In his twenties, Manhattan-born Theodore Roosevelt became enamored with the ruggedness of the American West. He built a ranch out in the wide-open spaces of the Dakotas and learned to ride, rope, and hunt. Later in life, he was celebrated for his role with the Rough Riders in the Spanish-American War, forever known for charging up San Juan Hill. And during his presidency in the early 1900s, he held boxing matches in the White House. There was no doubt that the 26th president was a "man’s man."
But there was more to Teddy than testosterone. As a senior at Harvard, he wrote passionately about equal rights for women.
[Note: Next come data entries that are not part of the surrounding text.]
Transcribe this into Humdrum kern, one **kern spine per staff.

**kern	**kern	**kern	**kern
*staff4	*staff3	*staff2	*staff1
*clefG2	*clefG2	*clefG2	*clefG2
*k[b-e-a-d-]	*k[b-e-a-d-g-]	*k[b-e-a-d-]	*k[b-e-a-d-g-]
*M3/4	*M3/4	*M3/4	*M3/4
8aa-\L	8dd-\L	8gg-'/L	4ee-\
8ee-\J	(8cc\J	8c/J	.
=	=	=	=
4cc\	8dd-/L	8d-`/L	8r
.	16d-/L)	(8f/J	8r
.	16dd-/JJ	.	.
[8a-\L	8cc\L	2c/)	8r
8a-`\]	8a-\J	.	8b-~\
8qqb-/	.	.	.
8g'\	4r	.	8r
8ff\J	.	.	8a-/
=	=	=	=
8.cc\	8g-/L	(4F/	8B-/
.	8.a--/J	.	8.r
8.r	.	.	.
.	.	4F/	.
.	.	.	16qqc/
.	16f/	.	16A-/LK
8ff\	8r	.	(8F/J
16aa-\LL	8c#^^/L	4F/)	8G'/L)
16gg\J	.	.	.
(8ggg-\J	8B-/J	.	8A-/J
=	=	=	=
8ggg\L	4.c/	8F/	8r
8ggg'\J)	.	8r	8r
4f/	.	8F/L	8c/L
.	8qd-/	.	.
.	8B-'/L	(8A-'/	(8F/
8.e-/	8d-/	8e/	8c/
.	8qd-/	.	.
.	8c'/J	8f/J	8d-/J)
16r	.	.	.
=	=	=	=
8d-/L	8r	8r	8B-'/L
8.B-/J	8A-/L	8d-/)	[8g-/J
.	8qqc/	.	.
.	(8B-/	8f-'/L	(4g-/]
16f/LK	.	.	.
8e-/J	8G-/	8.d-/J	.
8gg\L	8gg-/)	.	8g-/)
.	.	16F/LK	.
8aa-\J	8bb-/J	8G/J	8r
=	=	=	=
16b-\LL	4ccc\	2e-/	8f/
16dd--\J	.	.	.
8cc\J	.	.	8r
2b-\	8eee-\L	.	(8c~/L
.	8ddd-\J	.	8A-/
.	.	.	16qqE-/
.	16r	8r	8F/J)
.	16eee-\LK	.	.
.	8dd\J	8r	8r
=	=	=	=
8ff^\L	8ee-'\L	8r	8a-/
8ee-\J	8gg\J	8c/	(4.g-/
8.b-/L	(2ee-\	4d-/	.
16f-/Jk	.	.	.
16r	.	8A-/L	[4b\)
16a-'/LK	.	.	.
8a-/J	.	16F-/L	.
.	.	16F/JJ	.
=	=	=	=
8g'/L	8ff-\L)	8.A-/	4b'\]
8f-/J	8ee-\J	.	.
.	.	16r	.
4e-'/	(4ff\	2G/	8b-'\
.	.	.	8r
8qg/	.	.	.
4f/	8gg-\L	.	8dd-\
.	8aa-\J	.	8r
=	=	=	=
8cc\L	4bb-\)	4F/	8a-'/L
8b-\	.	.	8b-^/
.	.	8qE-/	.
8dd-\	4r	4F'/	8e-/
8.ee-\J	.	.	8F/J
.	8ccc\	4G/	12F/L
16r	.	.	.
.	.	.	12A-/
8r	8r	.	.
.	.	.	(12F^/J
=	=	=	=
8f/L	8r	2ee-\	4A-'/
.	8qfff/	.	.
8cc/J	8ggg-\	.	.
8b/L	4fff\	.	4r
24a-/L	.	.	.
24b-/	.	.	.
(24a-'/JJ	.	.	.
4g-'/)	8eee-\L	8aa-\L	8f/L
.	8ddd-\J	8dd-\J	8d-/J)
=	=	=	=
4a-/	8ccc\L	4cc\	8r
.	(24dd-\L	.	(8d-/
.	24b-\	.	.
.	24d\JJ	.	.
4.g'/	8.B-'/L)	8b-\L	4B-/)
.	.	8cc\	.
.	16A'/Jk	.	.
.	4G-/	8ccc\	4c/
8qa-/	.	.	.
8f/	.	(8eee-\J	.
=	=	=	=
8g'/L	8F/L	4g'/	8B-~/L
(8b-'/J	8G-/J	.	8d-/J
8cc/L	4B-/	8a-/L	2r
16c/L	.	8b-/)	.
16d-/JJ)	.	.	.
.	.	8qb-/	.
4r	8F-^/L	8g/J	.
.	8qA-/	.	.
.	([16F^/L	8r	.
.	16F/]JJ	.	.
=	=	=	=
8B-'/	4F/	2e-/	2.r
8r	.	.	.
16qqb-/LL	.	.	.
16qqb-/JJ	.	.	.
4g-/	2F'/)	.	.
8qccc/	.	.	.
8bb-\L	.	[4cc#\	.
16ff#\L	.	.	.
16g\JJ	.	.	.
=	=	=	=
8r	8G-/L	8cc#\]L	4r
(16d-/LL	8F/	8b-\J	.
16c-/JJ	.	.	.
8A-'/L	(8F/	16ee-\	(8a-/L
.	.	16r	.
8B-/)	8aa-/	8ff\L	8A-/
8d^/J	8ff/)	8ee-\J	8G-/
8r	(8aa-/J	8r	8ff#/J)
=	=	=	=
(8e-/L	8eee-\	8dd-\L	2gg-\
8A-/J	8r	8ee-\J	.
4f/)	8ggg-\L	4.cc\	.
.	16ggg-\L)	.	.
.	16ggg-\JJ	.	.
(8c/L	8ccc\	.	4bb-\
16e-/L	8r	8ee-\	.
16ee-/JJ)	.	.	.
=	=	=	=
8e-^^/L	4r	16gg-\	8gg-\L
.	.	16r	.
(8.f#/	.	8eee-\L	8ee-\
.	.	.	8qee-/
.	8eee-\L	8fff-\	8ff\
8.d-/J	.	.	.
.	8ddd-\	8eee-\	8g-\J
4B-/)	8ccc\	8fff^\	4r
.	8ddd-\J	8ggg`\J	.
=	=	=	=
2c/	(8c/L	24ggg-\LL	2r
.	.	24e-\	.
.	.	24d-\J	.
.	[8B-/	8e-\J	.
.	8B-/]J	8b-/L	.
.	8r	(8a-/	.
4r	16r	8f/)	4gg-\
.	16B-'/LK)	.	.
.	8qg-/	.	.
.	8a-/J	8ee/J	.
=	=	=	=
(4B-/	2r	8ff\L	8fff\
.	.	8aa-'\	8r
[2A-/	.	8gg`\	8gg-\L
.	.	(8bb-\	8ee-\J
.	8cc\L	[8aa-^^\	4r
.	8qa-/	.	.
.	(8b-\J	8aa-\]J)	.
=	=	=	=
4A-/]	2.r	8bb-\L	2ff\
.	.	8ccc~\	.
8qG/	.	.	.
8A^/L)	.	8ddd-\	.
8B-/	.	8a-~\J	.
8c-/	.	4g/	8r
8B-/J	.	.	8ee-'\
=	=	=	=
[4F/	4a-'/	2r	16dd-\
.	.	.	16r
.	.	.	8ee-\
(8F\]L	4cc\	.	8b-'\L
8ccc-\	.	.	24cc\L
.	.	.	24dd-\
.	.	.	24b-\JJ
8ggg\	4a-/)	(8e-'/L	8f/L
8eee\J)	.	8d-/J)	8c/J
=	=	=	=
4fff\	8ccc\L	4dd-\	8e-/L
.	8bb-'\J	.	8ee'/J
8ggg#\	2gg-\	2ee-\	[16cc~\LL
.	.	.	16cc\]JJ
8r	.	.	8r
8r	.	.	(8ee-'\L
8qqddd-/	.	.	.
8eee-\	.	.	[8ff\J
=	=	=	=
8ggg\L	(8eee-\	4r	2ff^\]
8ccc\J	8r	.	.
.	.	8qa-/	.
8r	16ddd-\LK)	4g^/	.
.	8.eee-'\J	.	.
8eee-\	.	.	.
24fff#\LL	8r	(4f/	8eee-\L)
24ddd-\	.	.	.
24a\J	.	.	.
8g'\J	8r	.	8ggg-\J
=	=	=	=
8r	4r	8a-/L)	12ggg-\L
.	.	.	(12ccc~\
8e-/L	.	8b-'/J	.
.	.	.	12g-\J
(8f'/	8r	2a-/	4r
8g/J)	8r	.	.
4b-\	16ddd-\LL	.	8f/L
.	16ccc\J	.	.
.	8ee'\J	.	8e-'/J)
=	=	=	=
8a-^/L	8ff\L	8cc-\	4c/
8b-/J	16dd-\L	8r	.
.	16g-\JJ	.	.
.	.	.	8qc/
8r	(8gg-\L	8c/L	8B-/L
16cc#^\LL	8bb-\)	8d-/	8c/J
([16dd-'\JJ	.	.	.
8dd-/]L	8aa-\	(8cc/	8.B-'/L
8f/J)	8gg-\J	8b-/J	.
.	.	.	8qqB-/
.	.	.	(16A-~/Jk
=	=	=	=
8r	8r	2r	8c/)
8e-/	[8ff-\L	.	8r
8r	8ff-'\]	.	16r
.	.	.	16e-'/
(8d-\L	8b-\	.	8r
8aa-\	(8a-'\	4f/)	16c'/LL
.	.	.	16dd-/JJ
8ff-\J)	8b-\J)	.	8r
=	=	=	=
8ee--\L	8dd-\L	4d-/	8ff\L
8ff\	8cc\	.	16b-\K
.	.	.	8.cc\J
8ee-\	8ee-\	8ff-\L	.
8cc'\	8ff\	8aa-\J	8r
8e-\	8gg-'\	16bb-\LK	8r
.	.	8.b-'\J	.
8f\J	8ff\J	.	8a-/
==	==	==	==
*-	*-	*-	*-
As an assemblyman in New York, he pushed corporal punishment for men who abused their wives. And in 1912, while campaigning on the Progressive (Bull Moose) Party ticket, he became the first presidential candidate to support women’s suffrage.
Teddy Roosevelt and the fight for women's suffrage:
- Disillusioned with his Republican successor, William Howard Taft, Roosevelt ran for a third term with the Progressive Party. Their platform advocated women's suffrage, welfare assistance for women and children, farm relief, banking reform, health insurance, and worker's compensation.
- Jane Addams of Hull House fame seconded Roosevelt’s 1912 nomination. In a sign of the times, Charles W. Eliot, former president of Harvard, disapproved: “It was a spectacular proceeding, but in exceedingly bad taste because a woman has no place in a political convention,” he opined.
- The women’s suffrage movement began in the mid-1800s, during a time when America’s founding promise of freedom from oppression didn’t include women. They didn’t have the right to vote, and once married, their husbands held complete legal power over them. American women finally gained the right to vote with the ratification of the 19th Amendment to the U.S. Constitution in 1920.